» WHAT THE EXERCISE ASKS:
Filter the data below for the string "KiCad" and copy each matching line.

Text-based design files
__________________________________________________

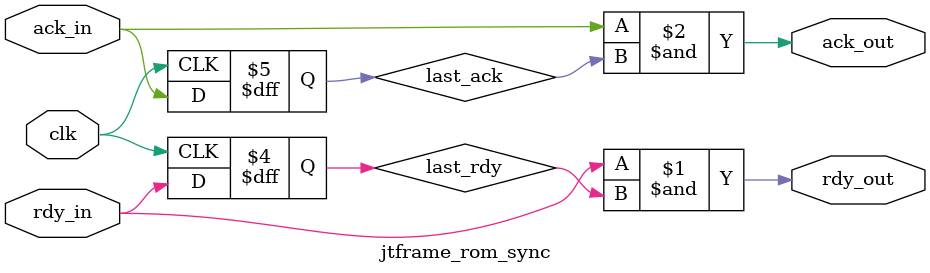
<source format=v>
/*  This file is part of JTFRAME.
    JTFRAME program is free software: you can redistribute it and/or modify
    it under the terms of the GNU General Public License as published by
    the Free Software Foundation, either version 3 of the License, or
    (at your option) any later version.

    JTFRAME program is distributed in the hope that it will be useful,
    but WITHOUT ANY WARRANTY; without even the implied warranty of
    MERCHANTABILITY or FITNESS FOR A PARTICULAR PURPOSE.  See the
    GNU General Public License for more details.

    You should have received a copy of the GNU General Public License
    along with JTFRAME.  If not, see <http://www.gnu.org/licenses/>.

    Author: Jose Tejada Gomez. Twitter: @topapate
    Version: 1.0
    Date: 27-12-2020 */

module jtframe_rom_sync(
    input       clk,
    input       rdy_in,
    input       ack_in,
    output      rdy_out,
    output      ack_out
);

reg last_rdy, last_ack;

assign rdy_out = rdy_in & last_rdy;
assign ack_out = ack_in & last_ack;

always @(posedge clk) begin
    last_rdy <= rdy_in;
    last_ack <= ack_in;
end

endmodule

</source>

__________________________________________________

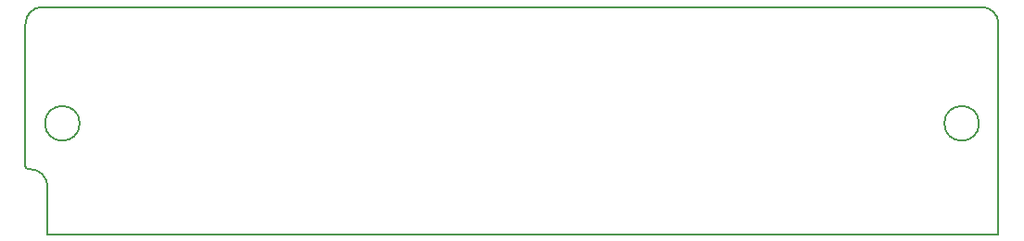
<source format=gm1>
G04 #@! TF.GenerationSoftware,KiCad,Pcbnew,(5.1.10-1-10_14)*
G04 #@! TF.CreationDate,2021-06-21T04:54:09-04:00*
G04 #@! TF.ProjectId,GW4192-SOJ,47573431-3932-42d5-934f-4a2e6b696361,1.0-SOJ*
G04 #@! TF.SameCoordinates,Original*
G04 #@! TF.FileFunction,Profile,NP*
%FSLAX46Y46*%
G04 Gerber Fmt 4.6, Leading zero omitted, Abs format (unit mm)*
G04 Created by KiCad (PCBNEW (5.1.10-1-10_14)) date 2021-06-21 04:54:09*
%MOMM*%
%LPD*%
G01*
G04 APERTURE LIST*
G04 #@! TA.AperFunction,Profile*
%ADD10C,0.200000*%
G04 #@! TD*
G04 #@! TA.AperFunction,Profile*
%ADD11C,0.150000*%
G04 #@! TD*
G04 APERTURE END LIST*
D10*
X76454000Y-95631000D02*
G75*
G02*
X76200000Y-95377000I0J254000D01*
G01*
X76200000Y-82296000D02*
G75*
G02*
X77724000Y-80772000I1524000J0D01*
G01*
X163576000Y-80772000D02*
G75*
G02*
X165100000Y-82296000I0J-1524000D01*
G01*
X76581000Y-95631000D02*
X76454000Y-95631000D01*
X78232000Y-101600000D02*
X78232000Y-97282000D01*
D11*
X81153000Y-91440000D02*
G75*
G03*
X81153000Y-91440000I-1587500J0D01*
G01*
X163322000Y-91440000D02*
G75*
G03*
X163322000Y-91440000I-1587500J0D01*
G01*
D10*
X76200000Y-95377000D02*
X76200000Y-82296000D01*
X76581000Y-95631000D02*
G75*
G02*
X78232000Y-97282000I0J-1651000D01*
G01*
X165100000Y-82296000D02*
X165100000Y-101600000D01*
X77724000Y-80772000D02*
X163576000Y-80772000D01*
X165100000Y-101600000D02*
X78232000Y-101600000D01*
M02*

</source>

__________________________________________________

» TASK ANSWER:
G04 #@! TF.GenerationSoftware,KiCad,Pcbnew,(5.1.10-1-10_14)*
G04 Created by KiCad (PCBNEW (5.1.10-1-10_14)) date 2021-06-21 04:54:09*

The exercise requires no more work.